Large pretrained protein language models have advanced the ability of machine-learning methods to predict protein structure and function from sequence, especially when labeled training data is sparse. Most modern self-supervised protein sequence pretraining combines a uses a neural network model trained with either an autoregressive likelihood or with the masked language modeling (MLM) task introduced for natural language by BERT (bidirectional encoder representations from transformers). For example, ESM-1b is a 650M-parameter transformer model, and CARP-640M is a 640M-parameter convolutional neural network (CNN), both trained on the MLM task using sequences from UniRef. While large pretrained models have had remarkable success in predicting the effects of mutations on protein fitness, predicting protein structure from sequence, and assigning functional annotations, pretraining often provides very little benefit on the types of datasets tasks often encountered in protein engineering.
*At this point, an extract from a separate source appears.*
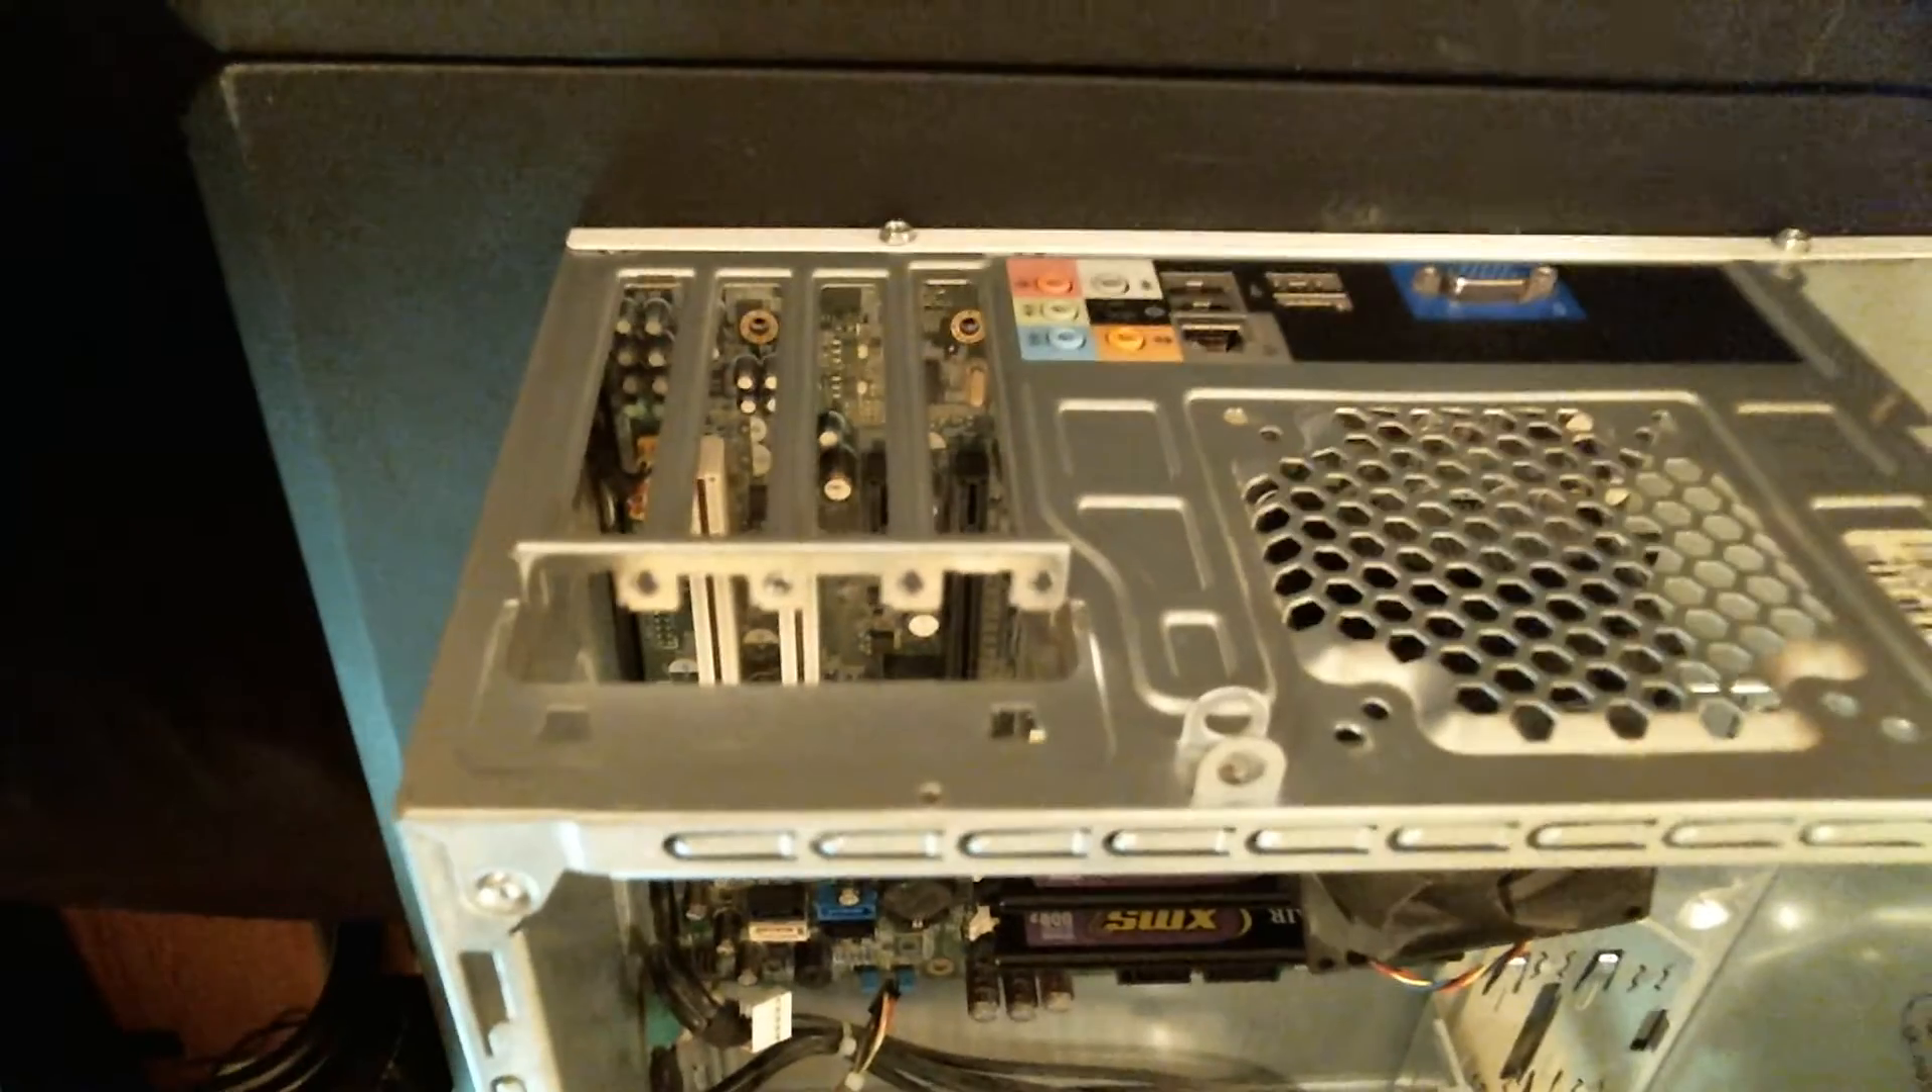The I .O. connections are all the way in. They're sticking out the back properly like they're supposed to.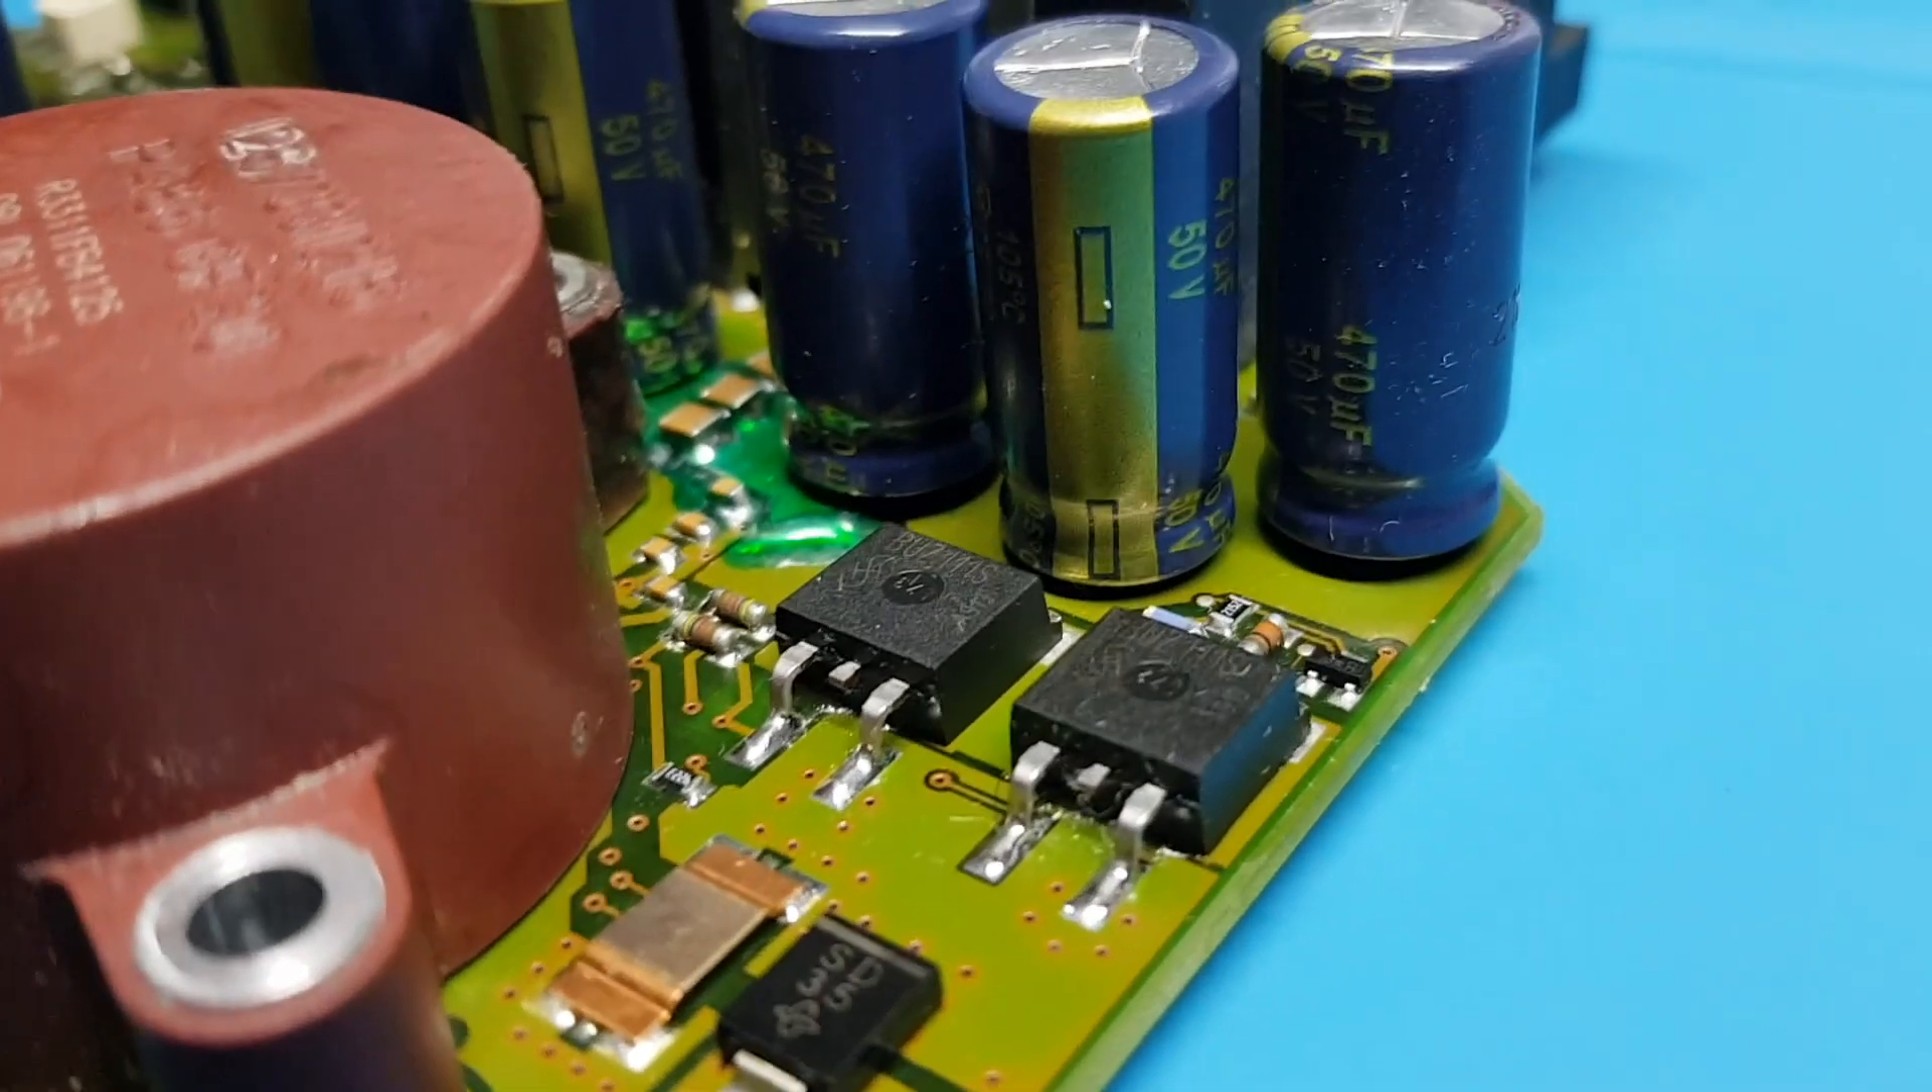All the MOSFETs are done. You can see two there.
Furthermore, pretraining on only sequences ignores other sources of information about proteins, including structure.

Previous work shows that a graph neural network (GNN) that encodes structural information in addition to sequence context can also be used for masked language modeling of proteins, achieving much better performance on the reconstruction task than sequence-only models with a fraction of the data and model parameters (Figure 1). In this work, we show that a GNN MLM pretrained on 19 thousand sequences and structures outperforms sequence-only pretraining on protein engineering tasks where a structure is available, including zero-shot mutant fitness prediction and tasks in the FLIP (Fitness Landscape Inference for Proteins) benchmark. We then show that using the output logits from a fixed CARP-640M, pretrained on 42M sequences, as input to the GNN further improves performance on both the pretraining MLM task and on downstream tasks.

Historically, most pretraining methods for proteins have treated the amino-acid sequence as text and borrowed methods from natural language processing. However, proteins are not sentences, and protein sequence databases contain additional data that can be useful for pretraining, including structure, annotations, ligand, substrate, or cofactor information, and free text. Integrating this information into pretrained models will be essential to leveraging all available information for protein engineering.